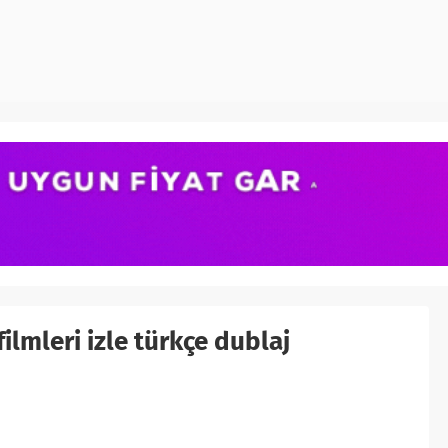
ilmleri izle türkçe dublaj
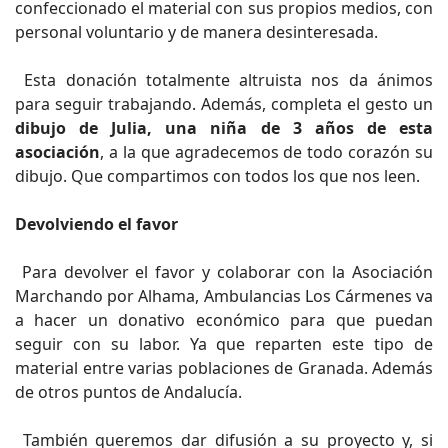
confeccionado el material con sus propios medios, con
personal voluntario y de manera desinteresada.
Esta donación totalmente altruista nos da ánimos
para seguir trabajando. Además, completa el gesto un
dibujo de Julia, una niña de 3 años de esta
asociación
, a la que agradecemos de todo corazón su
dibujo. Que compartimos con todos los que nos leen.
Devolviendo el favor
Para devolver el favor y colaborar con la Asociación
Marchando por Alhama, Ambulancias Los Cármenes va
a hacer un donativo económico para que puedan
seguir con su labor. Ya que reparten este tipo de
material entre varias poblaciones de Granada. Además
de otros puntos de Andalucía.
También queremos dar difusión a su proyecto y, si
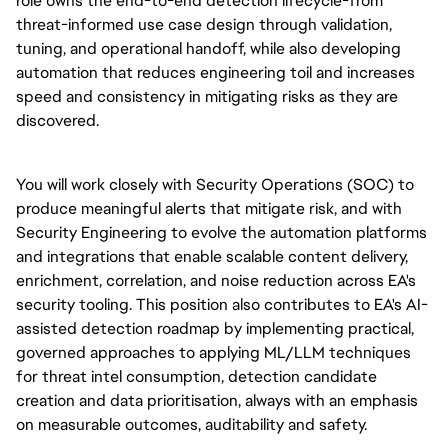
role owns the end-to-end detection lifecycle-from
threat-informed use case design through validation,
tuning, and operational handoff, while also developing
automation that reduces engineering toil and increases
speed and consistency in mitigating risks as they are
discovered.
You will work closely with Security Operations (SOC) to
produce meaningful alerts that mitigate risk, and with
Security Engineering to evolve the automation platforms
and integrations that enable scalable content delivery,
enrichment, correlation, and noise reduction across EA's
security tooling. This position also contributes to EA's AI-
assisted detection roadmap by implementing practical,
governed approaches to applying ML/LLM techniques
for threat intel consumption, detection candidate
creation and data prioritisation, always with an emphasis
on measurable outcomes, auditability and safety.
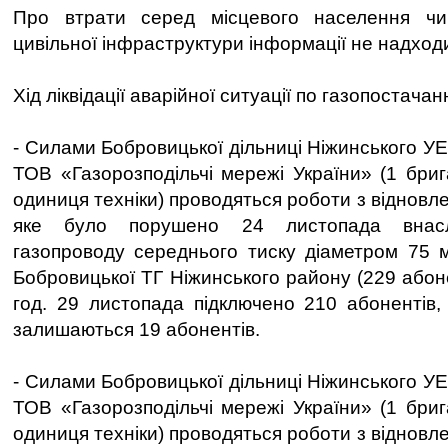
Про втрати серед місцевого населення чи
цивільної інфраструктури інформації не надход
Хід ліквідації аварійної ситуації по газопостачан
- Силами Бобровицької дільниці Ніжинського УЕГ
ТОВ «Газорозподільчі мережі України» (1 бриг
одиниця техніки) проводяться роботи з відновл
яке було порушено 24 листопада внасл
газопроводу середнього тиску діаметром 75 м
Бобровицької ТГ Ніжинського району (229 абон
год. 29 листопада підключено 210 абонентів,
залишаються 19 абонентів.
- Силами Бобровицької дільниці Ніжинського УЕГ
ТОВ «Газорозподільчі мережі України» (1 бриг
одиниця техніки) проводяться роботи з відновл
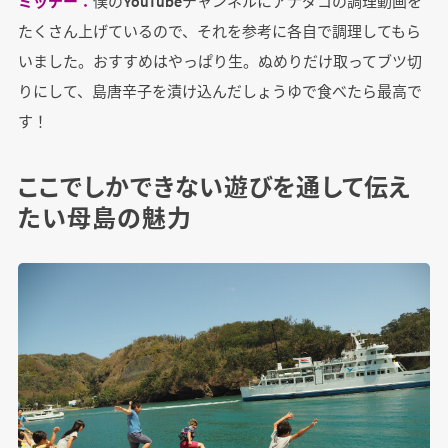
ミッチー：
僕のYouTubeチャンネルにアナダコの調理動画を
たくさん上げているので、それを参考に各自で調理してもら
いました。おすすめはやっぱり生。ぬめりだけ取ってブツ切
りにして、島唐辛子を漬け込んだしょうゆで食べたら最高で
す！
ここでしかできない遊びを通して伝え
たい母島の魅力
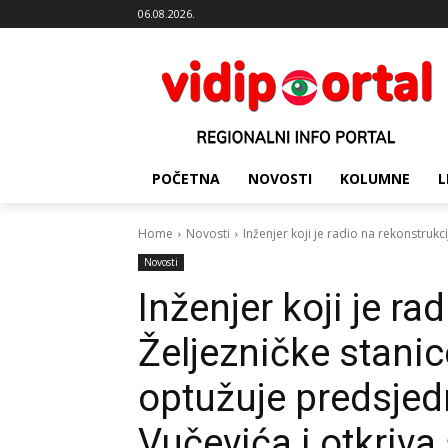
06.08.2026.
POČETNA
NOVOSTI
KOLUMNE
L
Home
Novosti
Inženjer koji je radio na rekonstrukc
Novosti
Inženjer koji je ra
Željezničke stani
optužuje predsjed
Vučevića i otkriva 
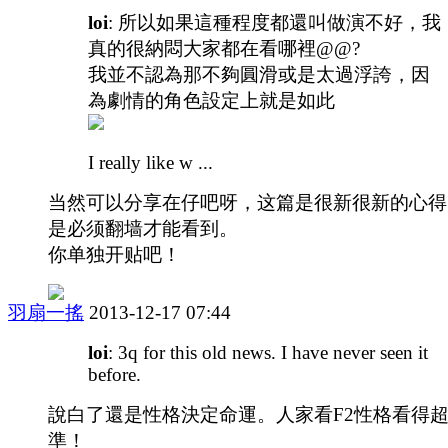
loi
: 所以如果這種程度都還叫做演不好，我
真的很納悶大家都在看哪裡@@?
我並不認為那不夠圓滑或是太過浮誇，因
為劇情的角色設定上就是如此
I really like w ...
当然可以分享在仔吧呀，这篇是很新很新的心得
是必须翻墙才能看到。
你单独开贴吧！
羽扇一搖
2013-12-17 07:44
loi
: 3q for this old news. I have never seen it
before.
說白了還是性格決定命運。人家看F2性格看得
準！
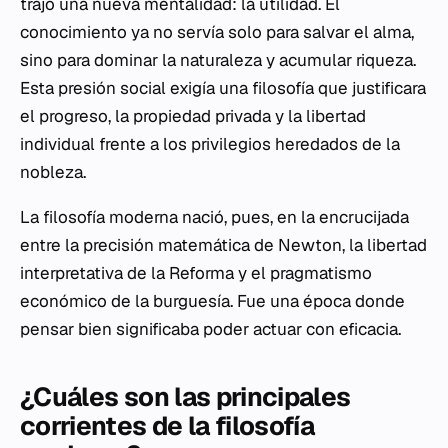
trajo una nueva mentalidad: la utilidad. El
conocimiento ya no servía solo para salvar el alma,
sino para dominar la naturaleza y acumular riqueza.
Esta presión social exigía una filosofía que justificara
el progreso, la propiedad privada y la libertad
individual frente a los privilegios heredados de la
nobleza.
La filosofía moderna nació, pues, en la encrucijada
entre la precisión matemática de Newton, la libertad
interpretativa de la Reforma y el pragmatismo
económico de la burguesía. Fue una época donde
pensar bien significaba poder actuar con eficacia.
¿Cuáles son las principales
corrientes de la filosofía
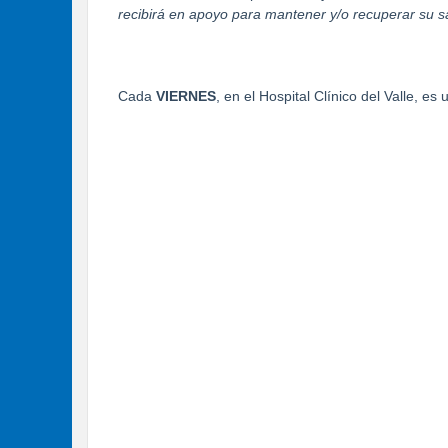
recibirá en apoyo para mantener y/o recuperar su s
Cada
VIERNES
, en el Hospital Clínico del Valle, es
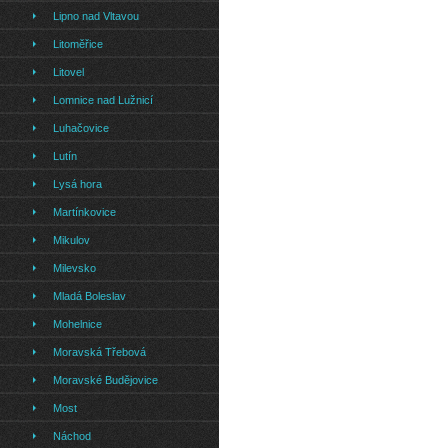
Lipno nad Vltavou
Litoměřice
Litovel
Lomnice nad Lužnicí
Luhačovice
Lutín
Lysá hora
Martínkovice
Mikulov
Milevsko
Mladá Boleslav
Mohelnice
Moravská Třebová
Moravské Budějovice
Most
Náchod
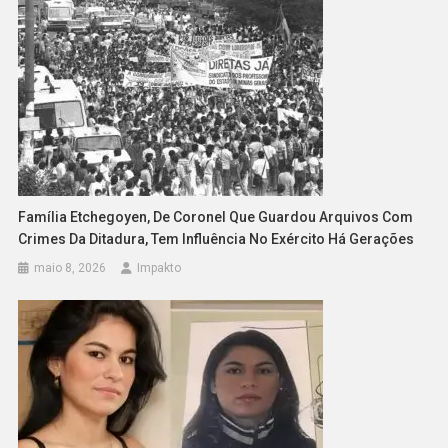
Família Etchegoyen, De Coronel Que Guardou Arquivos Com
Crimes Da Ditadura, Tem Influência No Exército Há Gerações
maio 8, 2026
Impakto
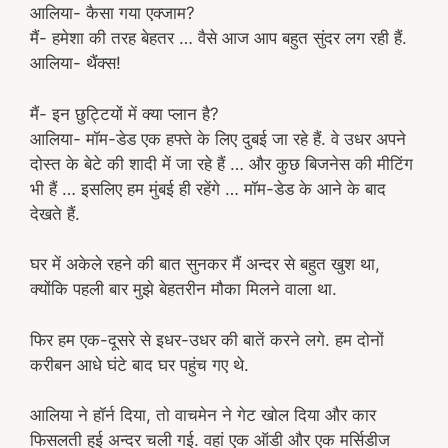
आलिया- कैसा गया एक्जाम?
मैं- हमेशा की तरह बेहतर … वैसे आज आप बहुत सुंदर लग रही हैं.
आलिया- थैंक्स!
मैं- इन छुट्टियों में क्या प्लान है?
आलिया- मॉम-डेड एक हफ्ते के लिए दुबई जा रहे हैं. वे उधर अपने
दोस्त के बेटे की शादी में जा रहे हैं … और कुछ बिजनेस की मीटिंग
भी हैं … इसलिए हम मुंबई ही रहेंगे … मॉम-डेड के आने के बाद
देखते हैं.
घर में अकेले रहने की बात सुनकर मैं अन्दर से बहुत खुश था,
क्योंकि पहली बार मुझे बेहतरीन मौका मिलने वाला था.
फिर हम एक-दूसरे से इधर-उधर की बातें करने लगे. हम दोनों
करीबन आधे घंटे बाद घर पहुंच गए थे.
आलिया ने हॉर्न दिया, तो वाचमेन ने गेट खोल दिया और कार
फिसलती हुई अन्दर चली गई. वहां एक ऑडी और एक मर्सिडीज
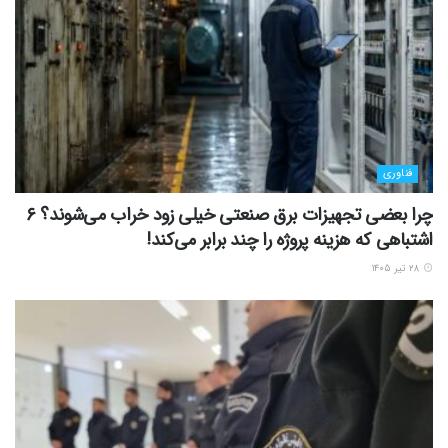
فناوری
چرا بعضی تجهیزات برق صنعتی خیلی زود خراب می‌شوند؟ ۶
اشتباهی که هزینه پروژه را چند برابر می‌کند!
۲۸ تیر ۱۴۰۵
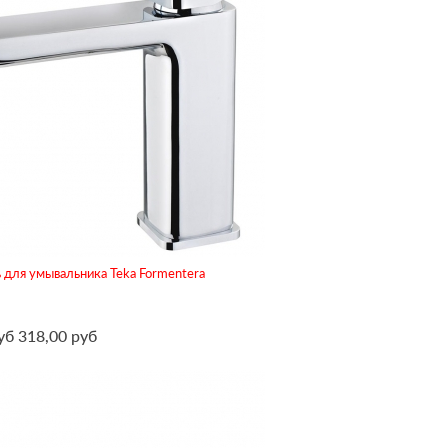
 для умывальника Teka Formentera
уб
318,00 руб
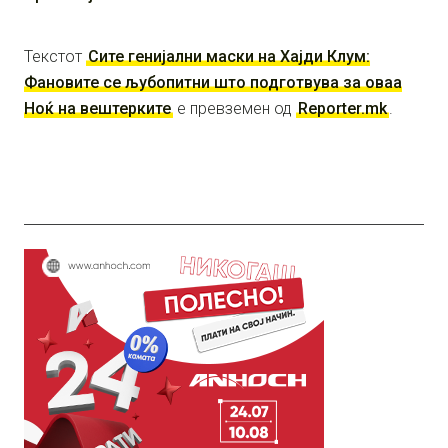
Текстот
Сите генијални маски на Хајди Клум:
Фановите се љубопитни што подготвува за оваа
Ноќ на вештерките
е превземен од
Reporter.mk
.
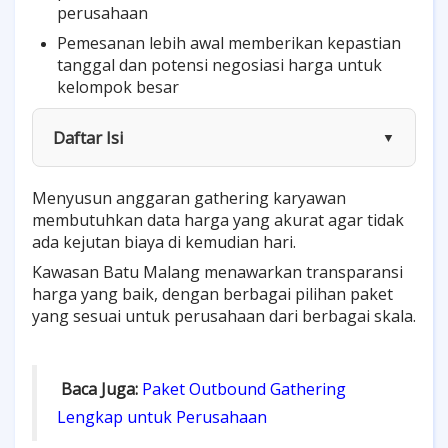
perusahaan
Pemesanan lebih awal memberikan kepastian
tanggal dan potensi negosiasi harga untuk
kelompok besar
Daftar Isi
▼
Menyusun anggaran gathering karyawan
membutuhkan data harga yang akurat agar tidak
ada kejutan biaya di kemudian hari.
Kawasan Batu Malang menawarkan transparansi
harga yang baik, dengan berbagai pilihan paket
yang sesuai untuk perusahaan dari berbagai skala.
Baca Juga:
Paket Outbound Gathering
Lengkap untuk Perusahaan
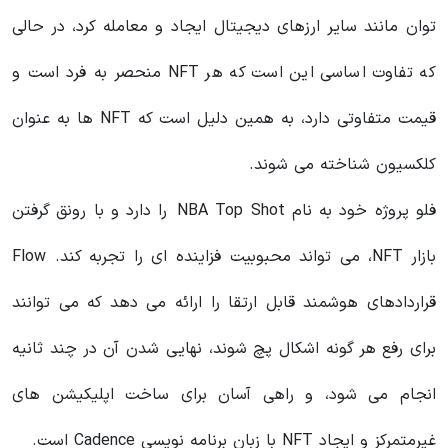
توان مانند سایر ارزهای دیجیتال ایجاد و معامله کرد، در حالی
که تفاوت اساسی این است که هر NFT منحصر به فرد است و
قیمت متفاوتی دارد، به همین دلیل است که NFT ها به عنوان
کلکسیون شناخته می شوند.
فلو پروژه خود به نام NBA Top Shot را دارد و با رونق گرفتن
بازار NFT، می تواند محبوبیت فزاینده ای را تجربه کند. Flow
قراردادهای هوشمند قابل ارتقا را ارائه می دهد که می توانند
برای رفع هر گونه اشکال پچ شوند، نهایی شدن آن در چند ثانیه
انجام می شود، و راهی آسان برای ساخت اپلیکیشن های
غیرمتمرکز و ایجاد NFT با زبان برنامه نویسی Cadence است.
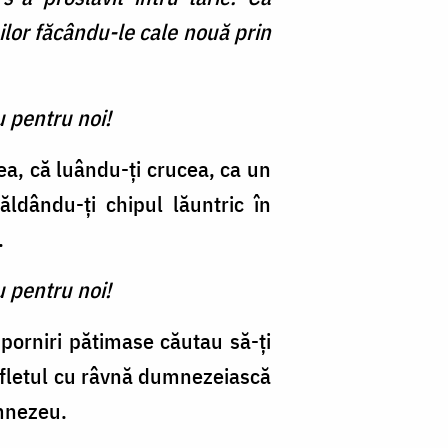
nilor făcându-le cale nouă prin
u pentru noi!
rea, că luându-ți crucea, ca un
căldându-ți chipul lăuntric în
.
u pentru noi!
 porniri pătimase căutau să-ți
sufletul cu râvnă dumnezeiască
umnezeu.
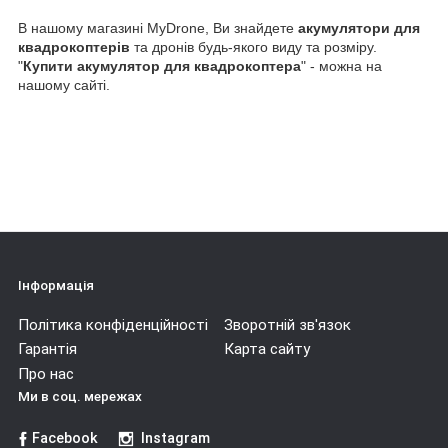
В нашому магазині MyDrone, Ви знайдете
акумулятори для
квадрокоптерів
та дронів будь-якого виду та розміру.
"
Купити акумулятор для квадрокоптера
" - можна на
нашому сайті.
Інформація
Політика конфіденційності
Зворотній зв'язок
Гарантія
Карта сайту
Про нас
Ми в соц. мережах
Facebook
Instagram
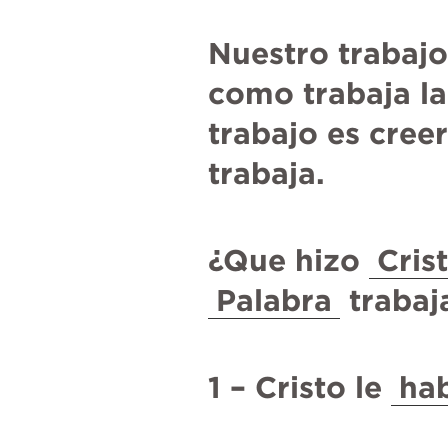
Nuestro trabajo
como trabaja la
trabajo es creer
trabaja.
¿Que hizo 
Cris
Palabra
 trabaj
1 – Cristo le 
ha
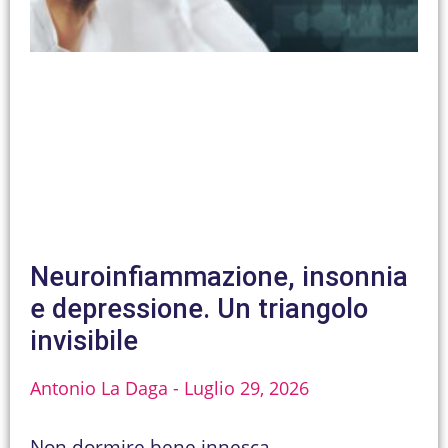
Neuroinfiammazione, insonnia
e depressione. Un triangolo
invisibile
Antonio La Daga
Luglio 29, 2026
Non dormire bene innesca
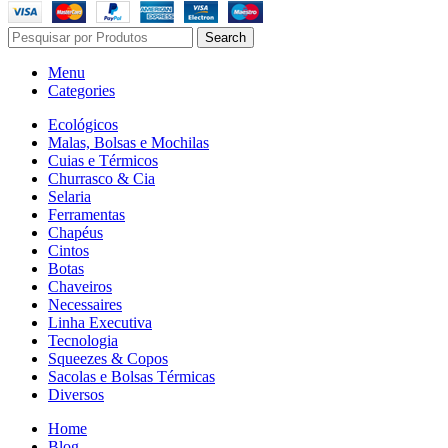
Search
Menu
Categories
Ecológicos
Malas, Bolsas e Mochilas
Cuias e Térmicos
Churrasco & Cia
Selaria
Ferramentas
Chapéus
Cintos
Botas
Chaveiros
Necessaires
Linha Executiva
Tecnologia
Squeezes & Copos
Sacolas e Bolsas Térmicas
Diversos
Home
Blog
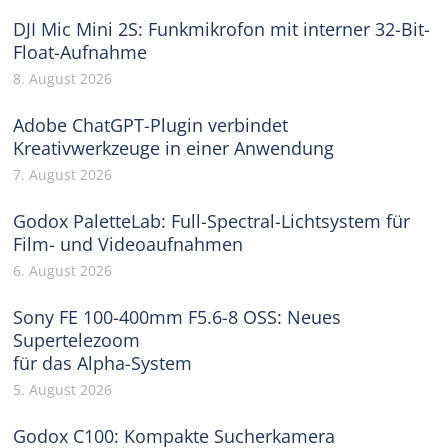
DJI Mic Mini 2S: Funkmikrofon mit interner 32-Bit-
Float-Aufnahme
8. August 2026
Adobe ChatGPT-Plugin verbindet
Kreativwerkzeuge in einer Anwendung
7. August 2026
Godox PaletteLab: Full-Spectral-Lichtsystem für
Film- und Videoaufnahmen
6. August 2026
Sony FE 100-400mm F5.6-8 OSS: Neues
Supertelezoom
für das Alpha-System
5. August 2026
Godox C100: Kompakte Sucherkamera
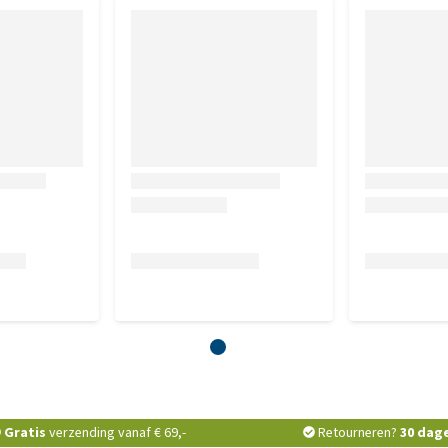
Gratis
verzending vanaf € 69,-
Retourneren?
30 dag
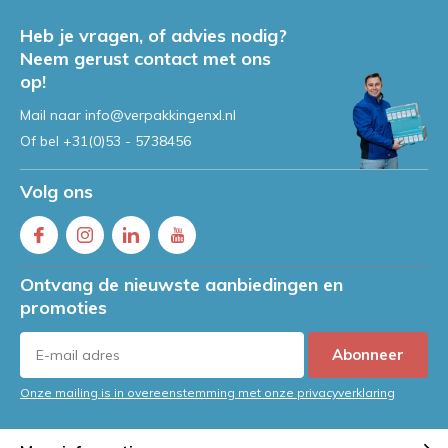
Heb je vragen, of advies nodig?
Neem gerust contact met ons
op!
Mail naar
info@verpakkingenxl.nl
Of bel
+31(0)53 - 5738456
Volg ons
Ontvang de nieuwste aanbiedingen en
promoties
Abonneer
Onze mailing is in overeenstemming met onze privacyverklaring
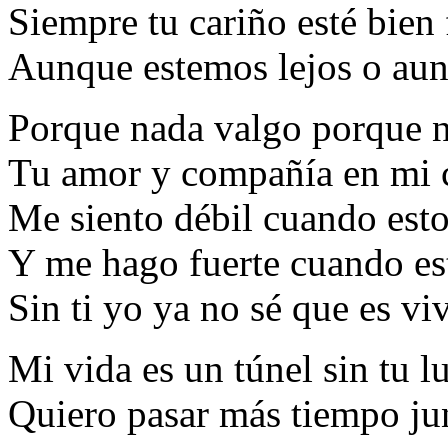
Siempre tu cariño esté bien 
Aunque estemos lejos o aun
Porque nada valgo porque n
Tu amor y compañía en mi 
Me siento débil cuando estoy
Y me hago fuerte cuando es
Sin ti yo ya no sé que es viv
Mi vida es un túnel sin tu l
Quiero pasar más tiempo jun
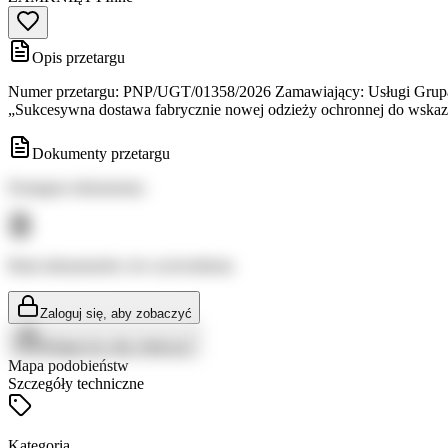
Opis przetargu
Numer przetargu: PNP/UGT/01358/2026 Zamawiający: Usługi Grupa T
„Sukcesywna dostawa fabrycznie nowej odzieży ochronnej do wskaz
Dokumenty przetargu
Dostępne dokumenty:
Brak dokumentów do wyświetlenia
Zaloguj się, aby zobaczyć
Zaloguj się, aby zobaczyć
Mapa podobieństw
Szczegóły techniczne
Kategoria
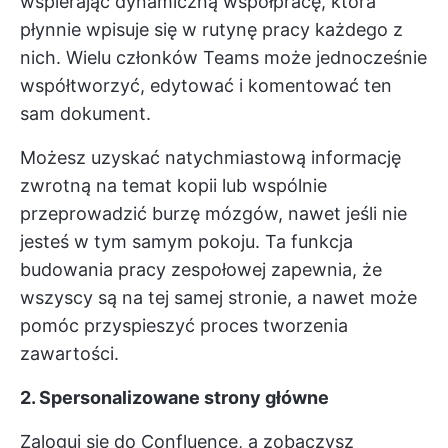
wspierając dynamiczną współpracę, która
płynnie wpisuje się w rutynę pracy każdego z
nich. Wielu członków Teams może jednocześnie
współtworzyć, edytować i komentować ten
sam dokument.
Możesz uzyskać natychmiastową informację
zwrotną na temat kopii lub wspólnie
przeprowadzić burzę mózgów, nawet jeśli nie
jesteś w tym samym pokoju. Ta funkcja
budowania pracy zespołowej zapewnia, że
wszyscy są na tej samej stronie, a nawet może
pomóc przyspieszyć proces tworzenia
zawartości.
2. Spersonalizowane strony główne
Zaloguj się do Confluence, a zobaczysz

--------------------------------------------------

Can you rewrite the material from the line with "trajo una nueva mentalidad: la utilidad. El" through the line with "del Valle, es", renaming "filosofía" to "reflexión" wherever it occurs and changing nothing else? Leave out the pictures.

ANSWER SECTION.
trajo una nueva mentalidad: la utilidad. El
conocimiento ya no servía solo para salvar el alma,
sino para dominar la naturaleza y acumular riqueza.
Esta presión social exigía una reflexión que justificara
el progreso, la propiedad privada y la libertad
individual frente a los privilegios heredados de la
nobleza.
La reflexión moderna nació, pues, en la encrucijada
entre la precisión matemática de Newton, la libertad
interpretativa de la Reforma y el pragmatismo
económico de la burguesía. Fue una época donde
pensar bien significaba poder actuar con eficacia.
¿Cuáles son las principales
corrientes de la reflexión
recibirá en apoyo para mantener y/o recuperar su s
Cada
VIERNES
, en el Hospital Clínico del Valle, es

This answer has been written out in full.